GenusPlus Group (ASX:GNP) has entered into a binding agreement to acquire 100% of Railtrain, a move designed to bolster its presence in the national rail infrastructure sector.
The deal involves an upfront cash payment of $36.5 million, with further contingent considerations of up to $18.5 million linked to EBITDA performance targets through 2027.
The acquisition is strategically timed to integrate Railtrain's specialised capabilities—including overhead wiring, signalling, and rail personnel training—into Genus' existing MGC rail business, providing immediate scale and geographic diversification across Western Australia, Queensland, and New South Wales.

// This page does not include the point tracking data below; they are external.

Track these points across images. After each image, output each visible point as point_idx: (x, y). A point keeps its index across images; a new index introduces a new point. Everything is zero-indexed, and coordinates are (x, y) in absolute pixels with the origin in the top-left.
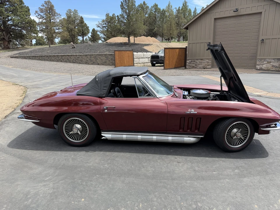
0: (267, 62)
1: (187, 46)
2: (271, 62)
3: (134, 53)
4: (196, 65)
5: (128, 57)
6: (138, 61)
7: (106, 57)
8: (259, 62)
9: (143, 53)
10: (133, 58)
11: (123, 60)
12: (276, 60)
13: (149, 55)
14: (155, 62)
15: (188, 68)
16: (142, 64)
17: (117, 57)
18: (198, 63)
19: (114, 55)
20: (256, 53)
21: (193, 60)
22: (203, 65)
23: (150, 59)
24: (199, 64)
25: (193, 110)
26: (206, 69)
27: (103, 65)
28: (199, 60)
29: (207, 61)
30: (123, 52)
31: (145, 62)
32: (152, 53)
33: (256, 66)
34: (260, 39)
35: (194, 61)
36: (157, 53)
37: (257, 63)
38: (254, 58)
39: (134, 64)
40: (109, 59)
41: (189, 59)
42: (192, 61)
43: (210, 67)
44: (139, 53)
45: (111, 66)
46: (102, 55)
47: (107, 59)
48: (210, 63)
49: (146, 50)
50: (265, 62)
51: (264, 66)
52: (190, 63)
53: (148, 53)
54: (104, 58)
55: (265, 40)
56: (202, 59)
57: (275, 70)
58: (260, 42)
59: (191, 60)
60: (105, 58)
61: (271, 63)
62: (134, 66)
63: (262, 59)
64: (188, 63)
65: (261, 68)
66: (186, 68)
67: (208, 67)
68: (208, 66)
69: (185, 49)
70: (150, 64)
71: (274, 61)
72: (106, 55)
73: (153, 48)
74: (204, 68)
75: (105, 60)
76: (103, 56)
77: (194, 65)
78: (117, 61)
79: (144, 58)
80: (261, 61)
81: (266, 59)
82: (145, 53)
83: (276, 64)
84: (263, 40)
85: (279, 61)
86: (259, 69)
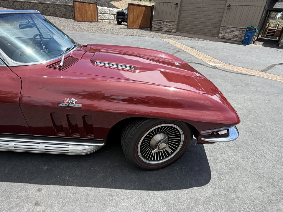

The acquisition is expected to be immediately earnings accretive.
While Railtrain reported a pro-forma normalised revenue of approximately $96 million and an EBITDA of $16 million for FY25, the company has flagged a softer outlook for FY26 due to anticipated project delays.
Despite the short-term dip, the deal represents an attractive valuation multiple of 2.75x EV/EBITDA, assuming maximum earn-out targets are met.
To ensure operational continuity, Railtrain’s existing CEO and Key Management Personnel will remain at the helm, and all current staff—numbering approximately 300 across six national depots—have been offered continued employment.
Genus Managing Director David Riches emphasised that the acquisition is a "logical" next step in the company’s expansion strategy, enhancing their ability to service major rail operators and infrastructure owners nationwide.